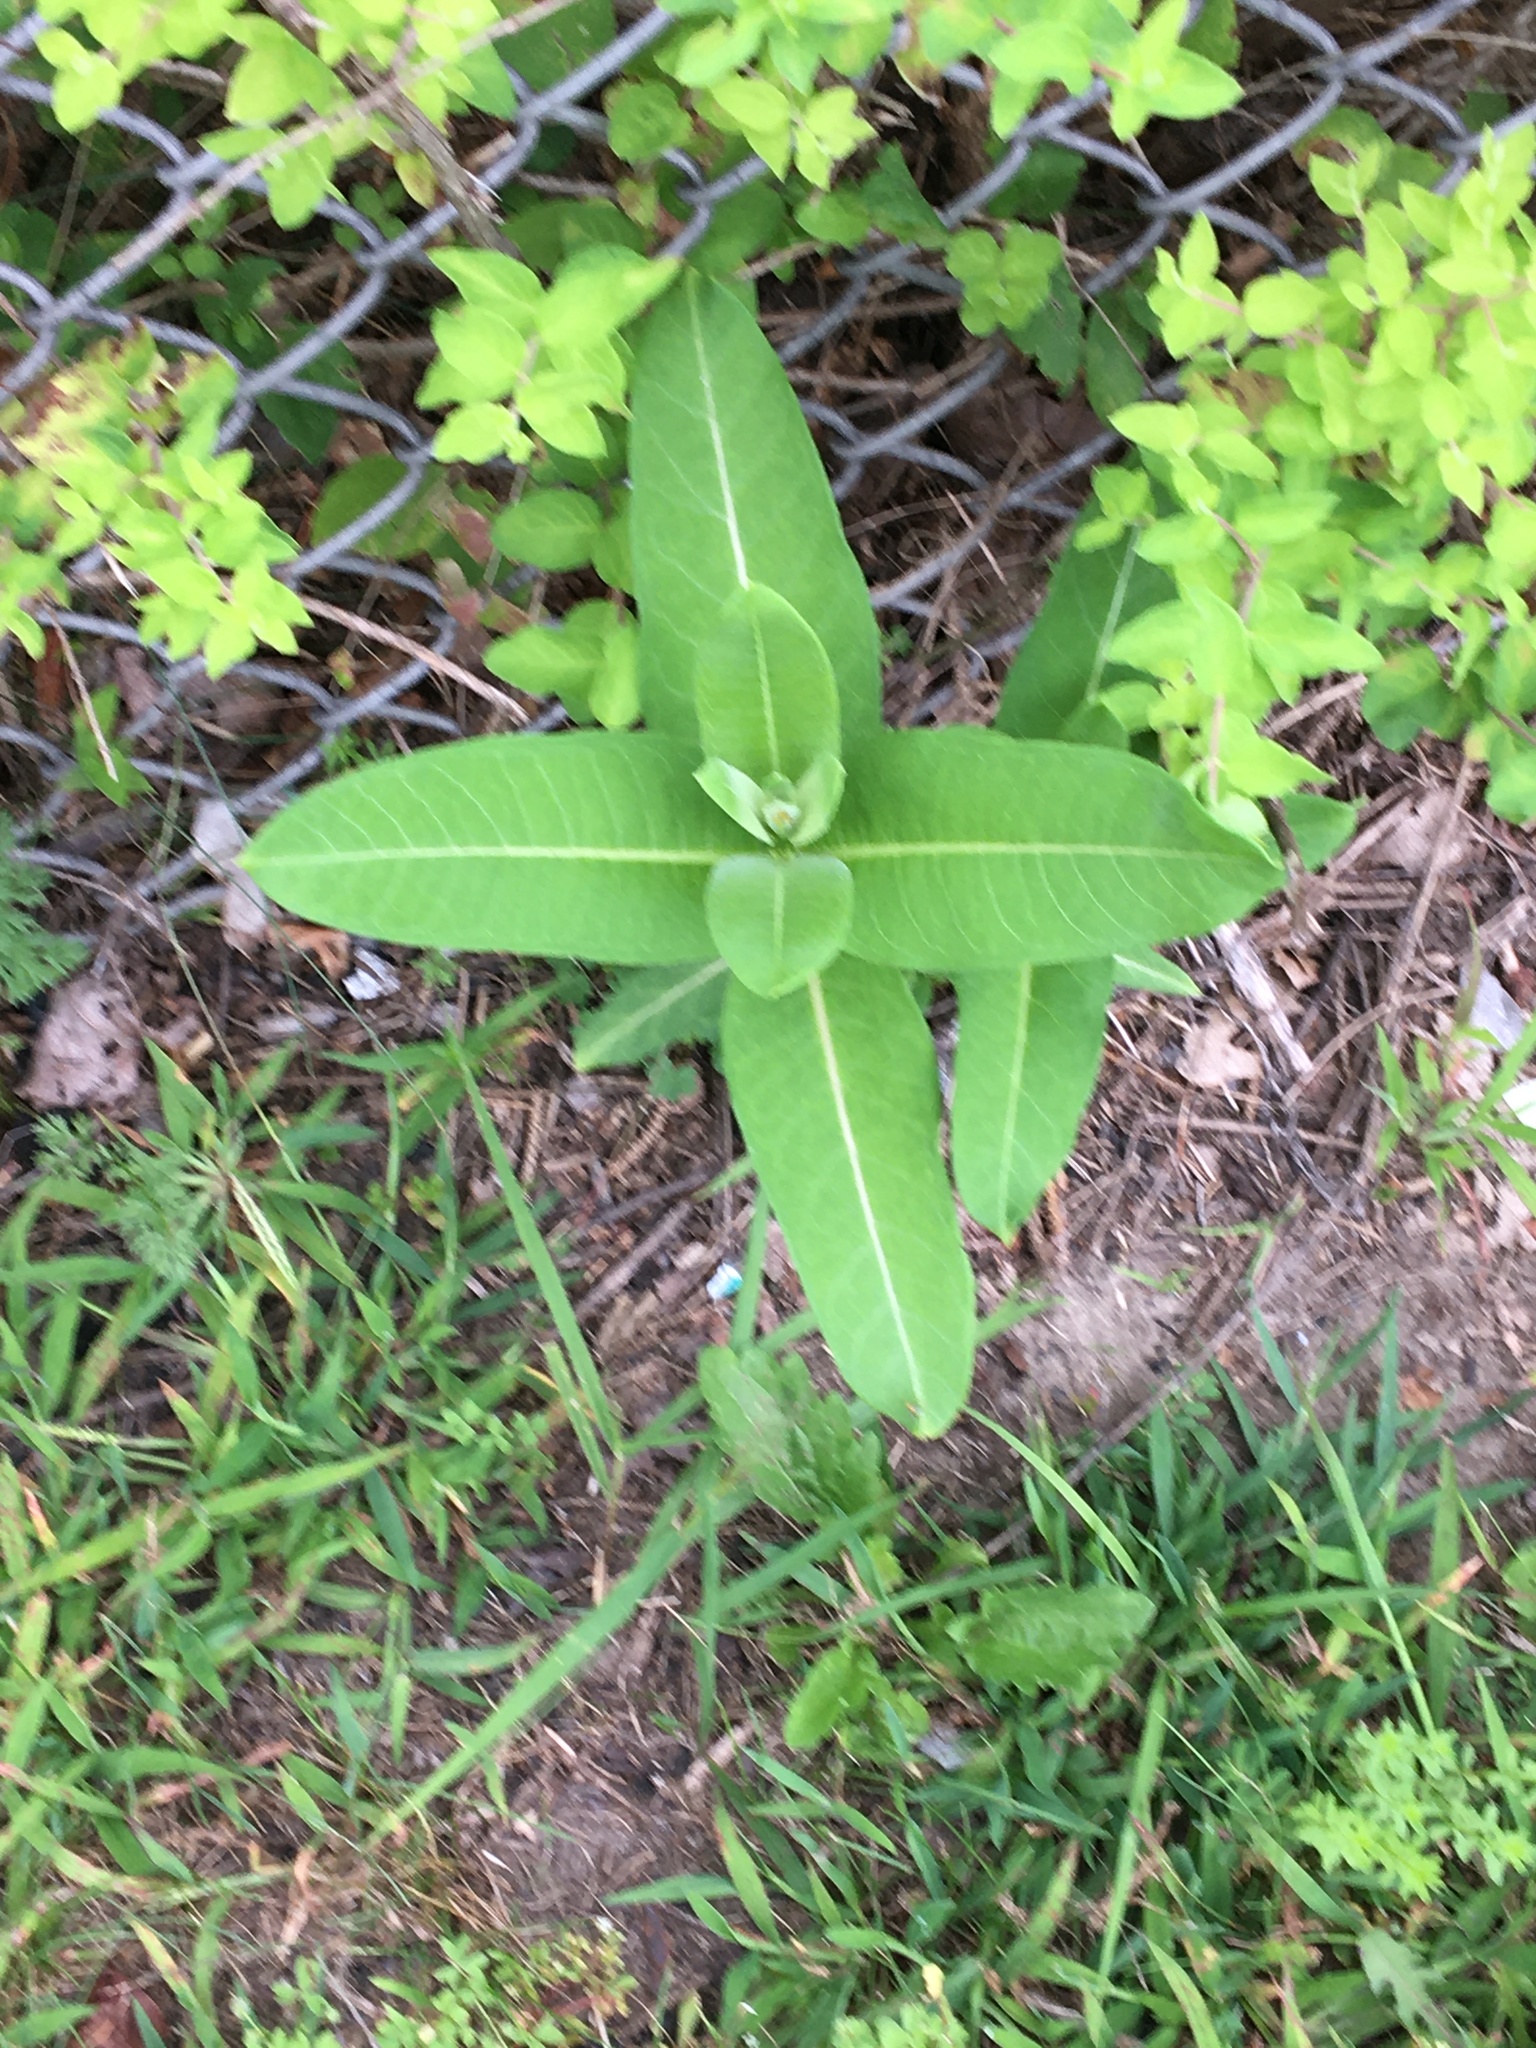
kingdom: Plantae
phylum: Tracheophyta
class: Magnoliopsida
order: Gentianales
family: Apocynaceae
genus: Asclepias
* * * * *
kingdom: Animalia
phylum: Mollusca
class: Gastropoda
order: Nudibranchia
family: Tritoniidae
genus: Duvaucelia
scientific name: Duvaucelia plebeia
* * * * *
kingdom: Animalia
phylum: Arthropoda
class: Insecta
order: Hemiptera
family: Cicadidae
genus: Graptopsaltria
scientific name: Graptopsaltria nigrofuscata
* * * * *
THE PROBLEM -> Rewrite the lines as a two-column CSV with the headers field and value, starting with the line that contains "phylum: Mollusca" and going on through the line that contains "scientific name: Duvaucelia plebeia", both included. Give one row per line and no others, with each entry in its own quoted field and any line breaks turned into spaces.

WRITTEN ANSWER ->
field,value
"phylum:","Mollusca"
"class:","Gastropoda"
"order:","Nudibranchia"
"family:","Tritoniidae"
"genus:","Duvaucelia"
"scientific name:","Duvaucelia plebeia"